(Collected data)
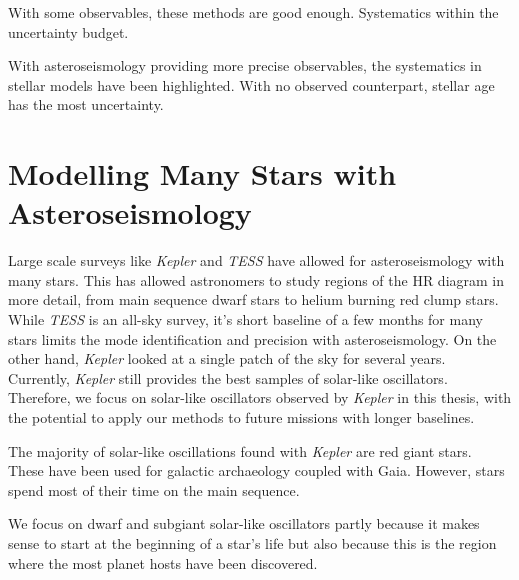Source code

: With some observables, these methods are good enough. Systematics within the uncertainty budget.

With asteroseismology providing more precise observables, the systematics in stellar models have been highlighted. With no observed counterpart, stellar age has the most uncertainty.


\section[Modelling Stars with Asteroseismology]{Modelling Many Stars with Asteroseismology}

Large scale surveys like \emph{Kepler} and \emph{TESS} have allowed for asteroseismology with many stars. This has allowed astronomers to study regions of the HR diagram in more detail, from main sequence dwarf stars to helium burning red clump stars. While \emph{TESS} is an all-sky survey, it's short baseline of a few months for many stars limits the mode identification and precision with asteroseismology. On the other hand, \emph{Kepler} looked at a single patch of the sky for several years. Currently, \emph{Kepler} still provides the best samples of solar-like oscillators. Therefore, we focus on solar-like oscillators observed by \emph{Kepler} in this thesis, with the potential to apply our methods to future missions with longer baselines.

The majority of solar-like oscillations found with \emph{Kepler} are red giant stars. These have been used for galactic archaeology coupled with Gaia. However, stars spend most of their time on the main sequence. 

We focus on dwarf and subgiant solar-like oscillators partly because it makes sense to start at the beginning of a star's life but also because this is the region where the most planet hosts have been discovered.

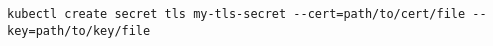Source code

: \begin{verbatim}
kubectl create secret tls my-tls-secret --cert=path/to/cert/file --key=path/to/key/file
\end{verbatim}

...

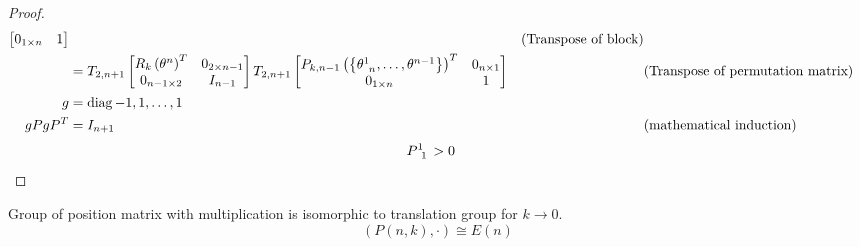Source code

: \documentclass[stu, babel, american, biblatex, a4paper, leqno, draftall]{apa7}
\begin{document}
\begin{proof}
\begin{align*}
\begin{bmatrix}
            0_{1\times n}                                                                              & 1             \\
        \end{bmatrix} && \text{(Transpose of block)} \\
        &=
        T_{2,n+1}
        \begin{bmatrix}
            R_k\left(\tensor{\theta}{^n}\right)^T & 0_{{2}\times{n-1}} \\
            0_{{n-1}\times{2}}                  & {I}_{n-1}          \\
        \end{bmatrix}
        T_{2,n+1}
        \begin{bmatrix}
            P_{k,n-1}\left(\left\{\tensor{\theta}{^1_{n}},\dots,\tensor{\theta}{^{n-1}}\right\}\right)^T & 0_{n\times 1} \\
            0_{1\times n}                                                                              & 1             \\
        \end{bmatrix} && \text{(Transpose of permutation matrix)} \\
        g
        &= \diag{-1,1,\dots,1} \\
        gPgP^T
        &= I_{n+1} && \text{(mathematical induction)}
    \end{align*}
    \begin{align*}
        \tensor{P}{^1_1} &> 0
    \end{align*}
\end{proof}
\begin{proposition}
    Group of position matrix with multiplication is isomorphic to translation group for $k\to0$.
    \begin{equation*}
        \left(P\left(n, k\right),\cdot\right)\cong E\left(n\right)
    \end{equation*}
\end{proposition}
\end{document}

...

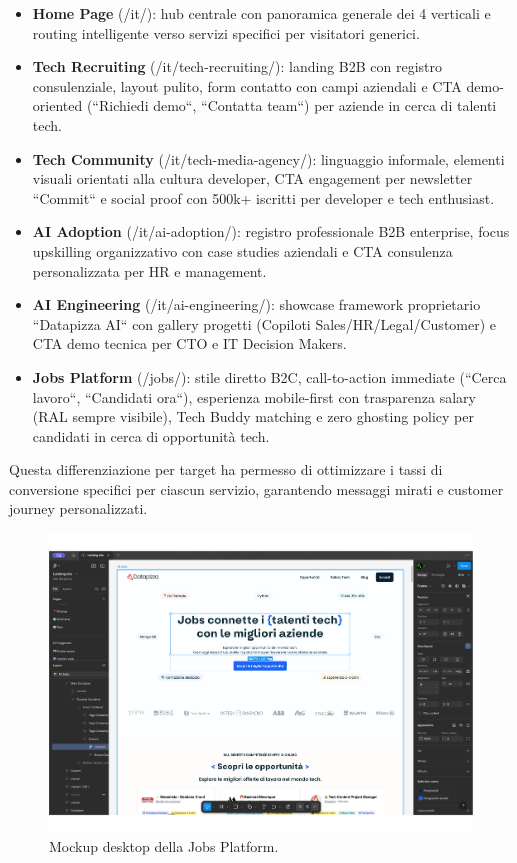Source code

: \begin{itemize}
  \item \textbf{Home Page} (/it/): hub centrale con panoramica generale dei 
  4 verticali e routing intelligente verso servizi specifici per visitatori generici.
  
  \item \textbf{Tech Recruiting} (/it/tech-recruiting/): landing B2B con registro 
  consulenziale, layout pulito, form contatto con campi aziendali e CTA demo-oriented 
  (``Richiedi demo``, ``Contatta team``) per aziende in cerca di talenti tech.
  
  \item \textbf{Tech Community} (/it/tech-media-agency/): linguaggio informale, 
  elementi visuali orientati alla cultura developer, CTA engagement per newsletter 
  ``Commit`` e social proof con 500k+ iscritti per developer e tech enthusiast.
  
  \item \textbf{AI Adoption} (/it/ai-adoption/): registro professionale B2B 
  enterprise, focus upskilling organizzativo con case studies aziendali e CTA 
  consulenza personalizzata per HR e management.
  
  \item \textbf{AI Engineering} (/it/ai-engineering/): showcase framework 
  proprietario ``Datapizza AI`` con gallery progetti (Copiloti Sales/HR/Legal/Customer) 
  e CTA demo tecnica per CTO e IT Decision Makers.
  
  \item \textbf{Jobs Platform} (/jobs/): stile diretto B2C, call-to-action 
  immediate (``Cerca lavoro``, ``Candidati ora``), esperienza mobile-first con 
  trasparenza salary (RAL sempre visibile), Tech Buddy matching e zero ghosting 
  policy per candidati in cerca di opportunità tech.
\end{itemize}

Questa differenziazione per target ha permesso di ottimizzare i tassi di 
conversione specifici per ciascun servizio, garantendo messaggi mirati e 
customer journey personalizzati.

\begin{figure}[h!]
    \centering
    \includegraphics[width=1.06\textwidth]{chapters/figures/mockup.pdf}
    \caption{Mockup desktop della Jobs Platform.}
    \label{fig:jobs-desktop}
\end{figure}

EXERCISE BRIEF
Consider the entries above and return each line with the string "Platform".

RESPONSE
  \item \textbf{Jobs Platform} (/jobs/): stile diretto B2C, call-to-action 
    \caption{Mockup desktop della Jobs Platform.}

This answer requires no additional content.